La date de dépôt est la plus importante, car c'est elle qui sert de date d’antériorité pour tous les brevets suivants, même à l'étranger.

Ensuite... rien ne se passe, sinon qu'il faut commencer à payer les annuités, et elles sont à payer d'avance, par exemple en 1949 on en est à la quatrième annuité:

Comme vous pouvez le remarquer, le montant de l'annuité (sans doute augmenté de la commission de l'intermédiaire) était de 800F de l'époque, à vue de nez 80 euros de 2013 (je suppose). Noter qu'un double de la lettre a été envoyé à la SAE, on peut donc supposer que les annuités étaient prises en charge par la SAE qui avait à l'époque l'exclusivité de l'exploitation des inventions de Lucien.

L'année suivante, les frais étaient passés à plus de 1000F!

Mais payer les annuités n'est pas tout. Il faut aussi exploiter le brevet, sinon il tombe dans le domaine public.

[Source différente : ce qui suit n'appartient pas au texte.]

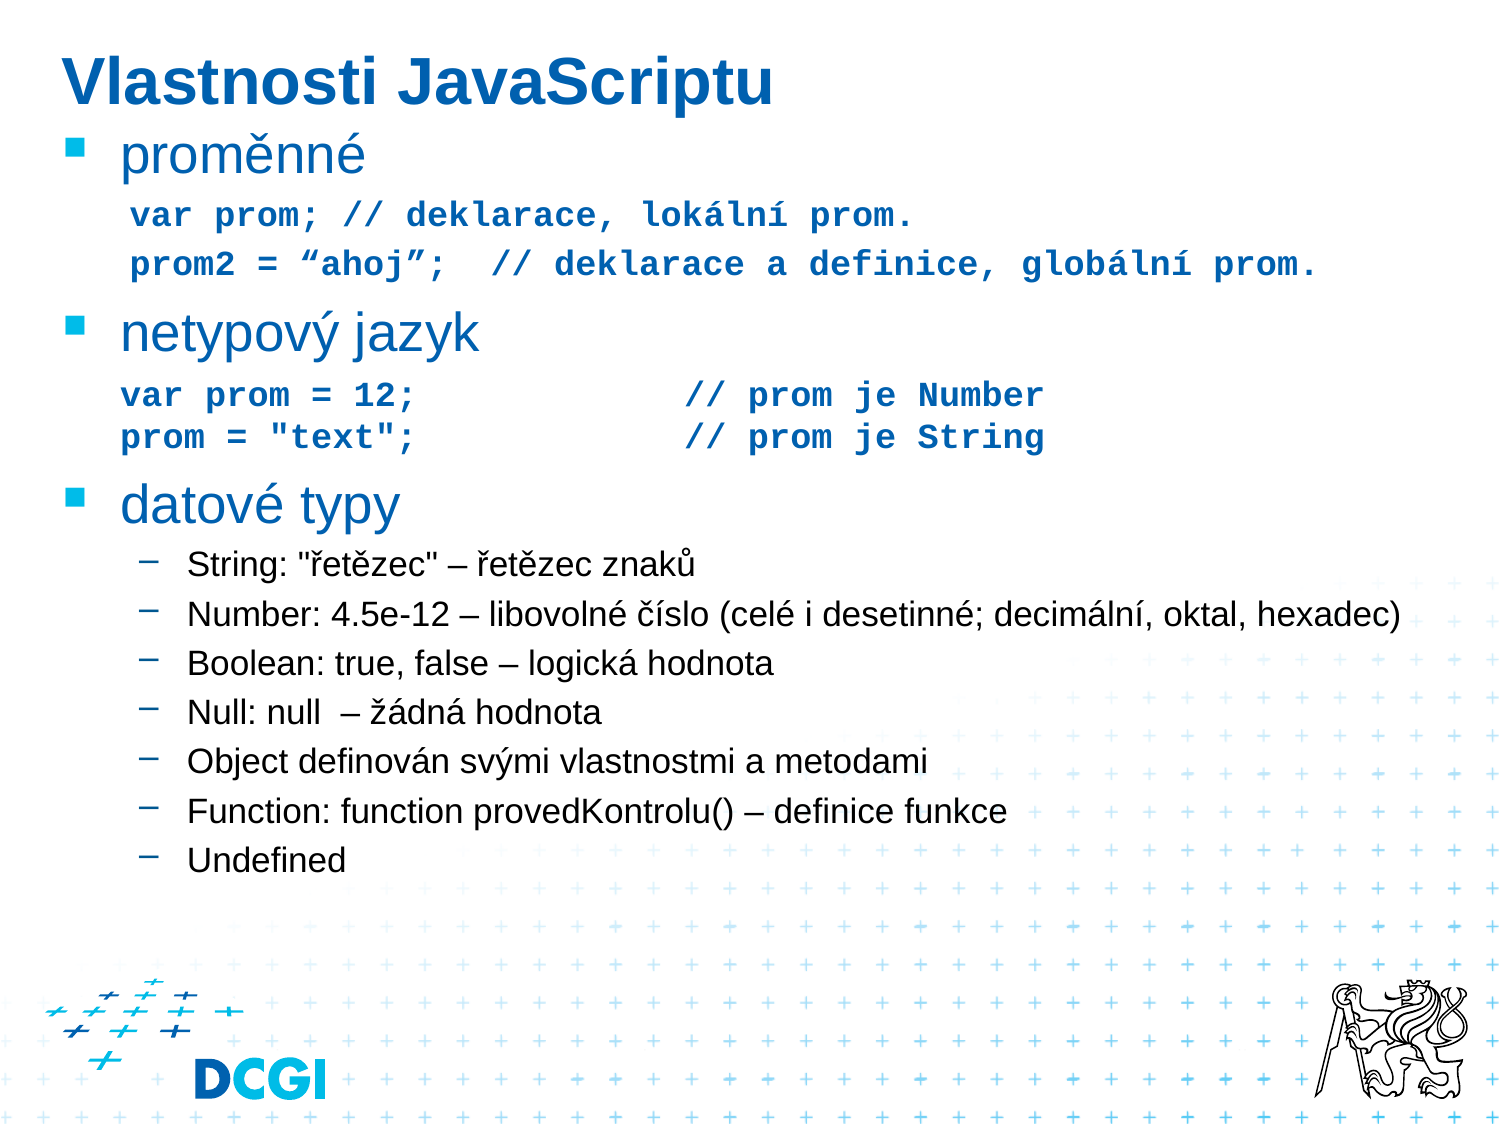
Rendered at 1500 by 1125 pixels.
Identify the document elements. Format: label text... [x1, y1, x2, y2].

picture [0, 244, 1500, 1125]
title Vlastnosti JavaScriptu [45, 11, 1455, 126]
list proměnné var prom; // deklarace, lokální prom. prom2 = “ahoj”; // deklarace a definice, globální prom. netypový jazyk var prom = 12; // prom je Number prom = "text"; // prom je String datové typy String: "řetězec" – řetězec znaků Number: 4.5e-12 – libovolné číslo (celé i desetinné; decimální, oktal, hexadec) Boolean: true, false – logická hodnota Null: null – žádná hodnota Object definován svými vlastnostmi a metodami Function: function provedKontrolu() – definice funkce Undefined [47, 110, 1455, 892]
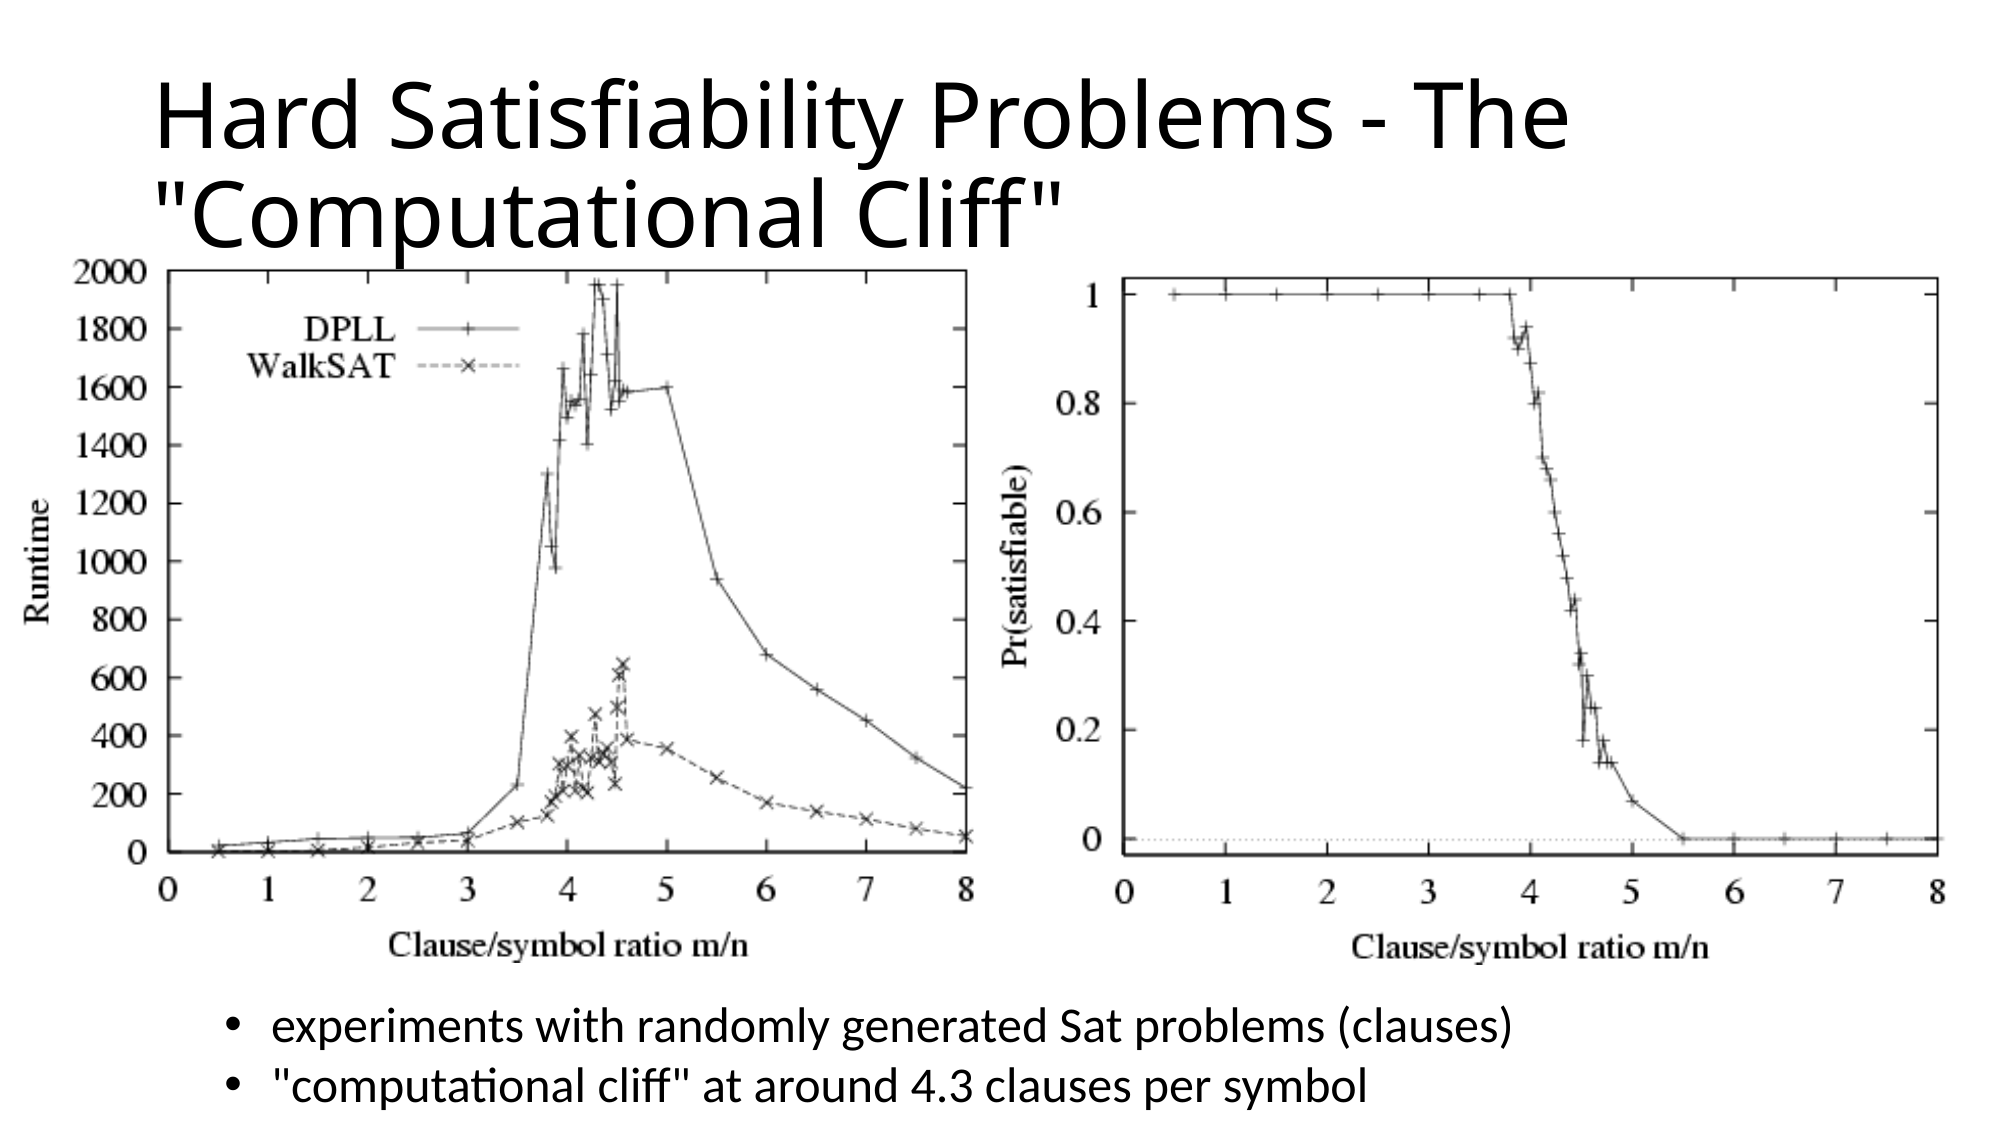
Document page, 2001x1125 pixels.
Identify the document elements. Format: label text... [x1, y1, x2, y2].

title Hard Satisfiability Problems - The "Computational Cliff" [137, 59, 1863, 235]
picture [0, 227, 2000, 965]
text_box experiments with randomly generated Sat problems (clauses) "computational cliff" at around 4.3 clauses per symbol [209, 985, 1530, 1121]
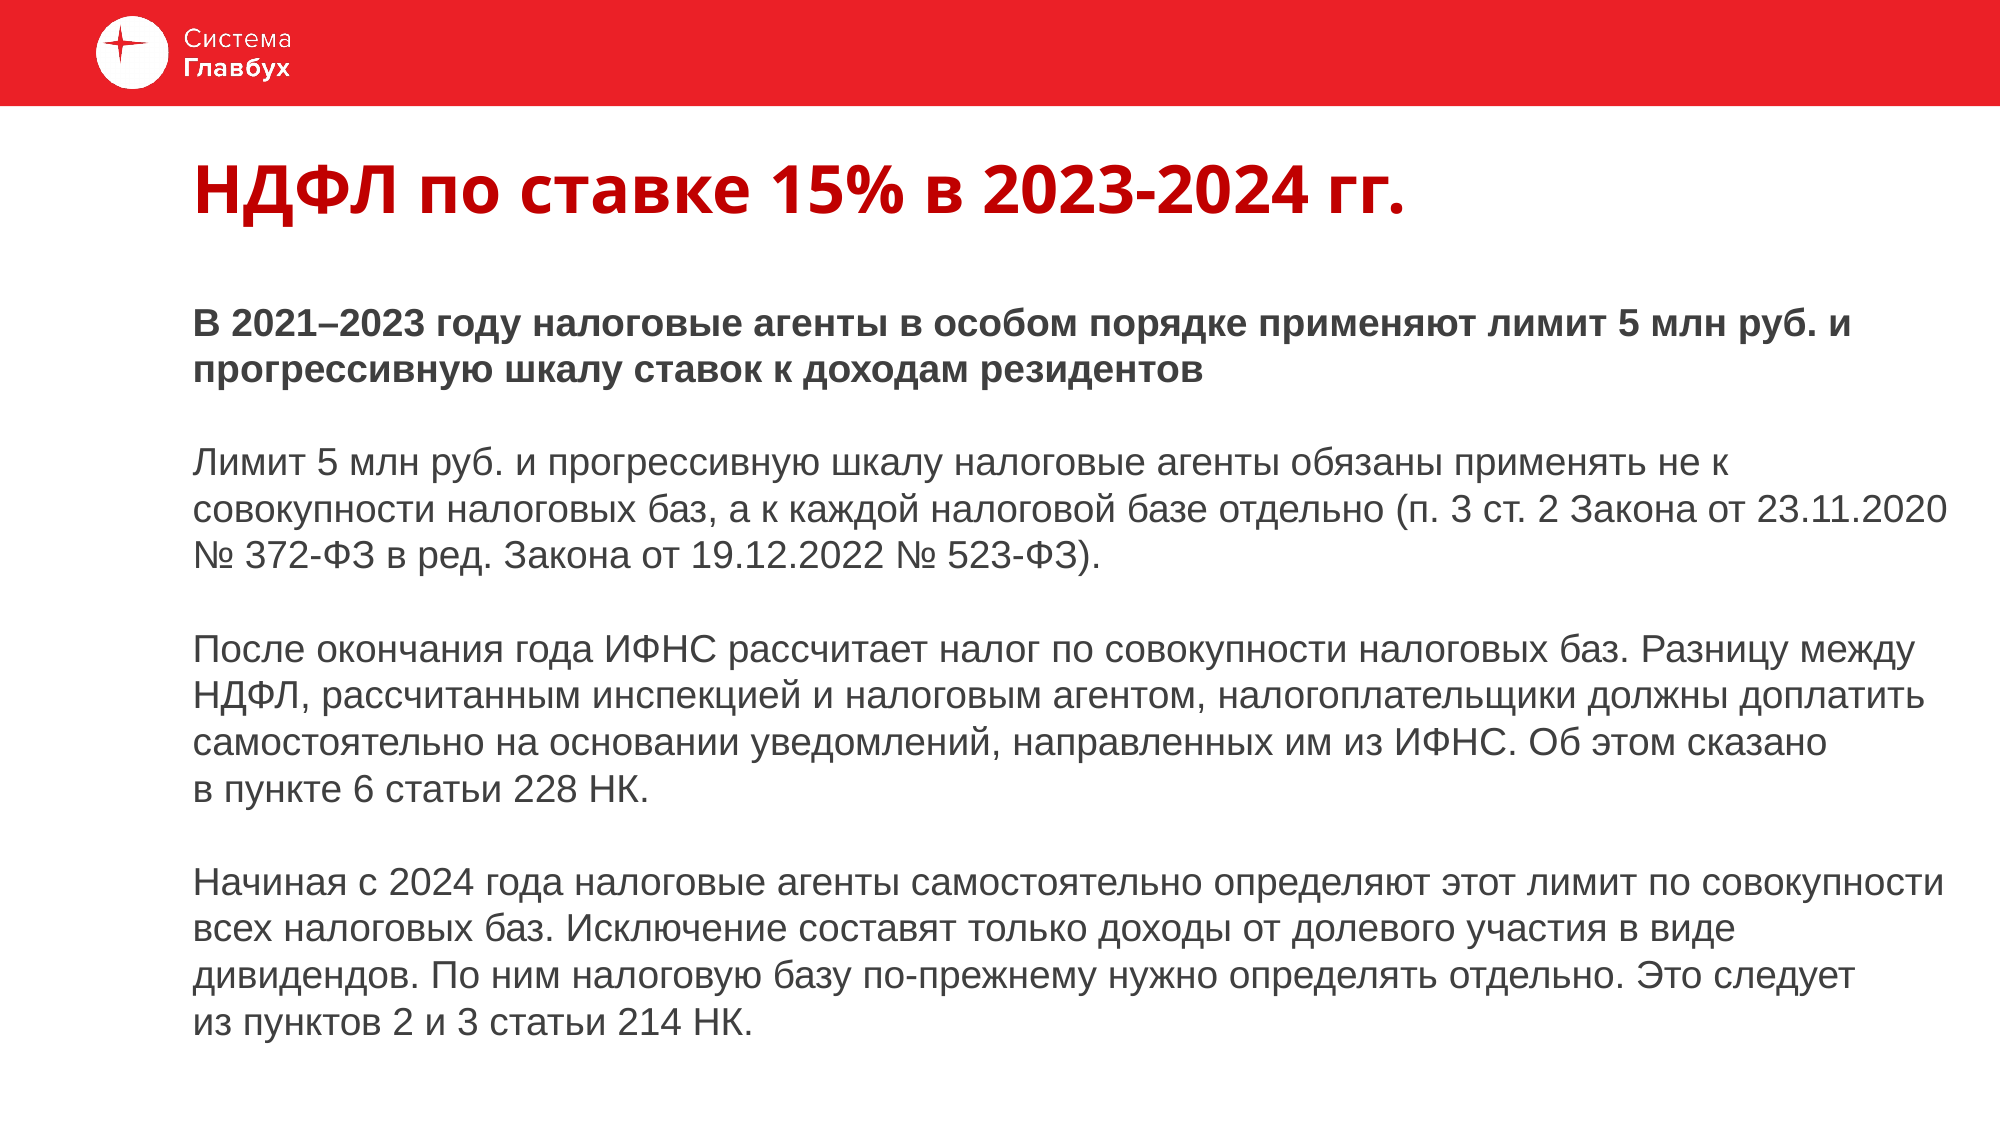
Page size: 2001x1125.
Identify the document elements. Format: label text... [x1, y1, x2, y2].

Il faut au moins "tenter" de l'exploiter et Regimbeau se propose pour le faire (exploiter signifie ici trouver un industriel pour mettre le brevet en œuvre, pas mettre en œuvre soi-même). Mais là ça devient cher: 6000F!

Et le brevet, pendant ce temps? Et bien l'affaire suit son cours, au pas lent de l'administration, et c'est seulement le 22 Janvier 1954 que le dépôt est définitivement validé:

Et l'inventeur reçoit alors, enfin, le "diplôme", marque de sa qualité d'inventeur. La version française est assez banale. Elle se présente sous la forme d'une chemise en papier fort de 24 cm de large et de 33 cm de haut. La dernière page est vierge, la troisième contient des extraits de la réglementation, ainsi que les tarifs. La première est décorative et la deuxième résume l'opération. Le dossier contient bien sur une copie du texte du brevet.

Un brevet français est valable 20 ans, et les annuités sont progressives, supposant donc que l'exploitation a effectivement commencé à ce moment. Ici 2500F les 2ème, 3ème 4ème et 5ème années, 4500F les 5 années suivantes, 7000F de la 11ème à la 15ème année et 10000F jusqu'à la fin. En supposant qu'il faille enlever un zéro pour avoir la valeur en euros, la somme reste quand même conséquente. Voici les tarifs en cours.

Les américains ont un document plus joli :-). Le 17 Octobre 1950 était délivré le brevet correspondant:

Noter que les américains ont mis moins de temps que les français pour délivrer le certificat définitif. N'en déduisez pas qu'il est plus simple de déposer un dossier aux USA, tout le contraire, le dossier est trois ou quatre fois plus gros que le dossier français.

Notez la belle mention en bas de la page: "En témoignage de quoi j'ai apposé de ma main le sceau de l'Office des Brevets, dans la ville de Washington, ce dix-septième jour d'Octobre de l'année du seigneur mille neuf cent cinquante et de l'indépendance des États Unis d'Amérique cent et soixante-quinze".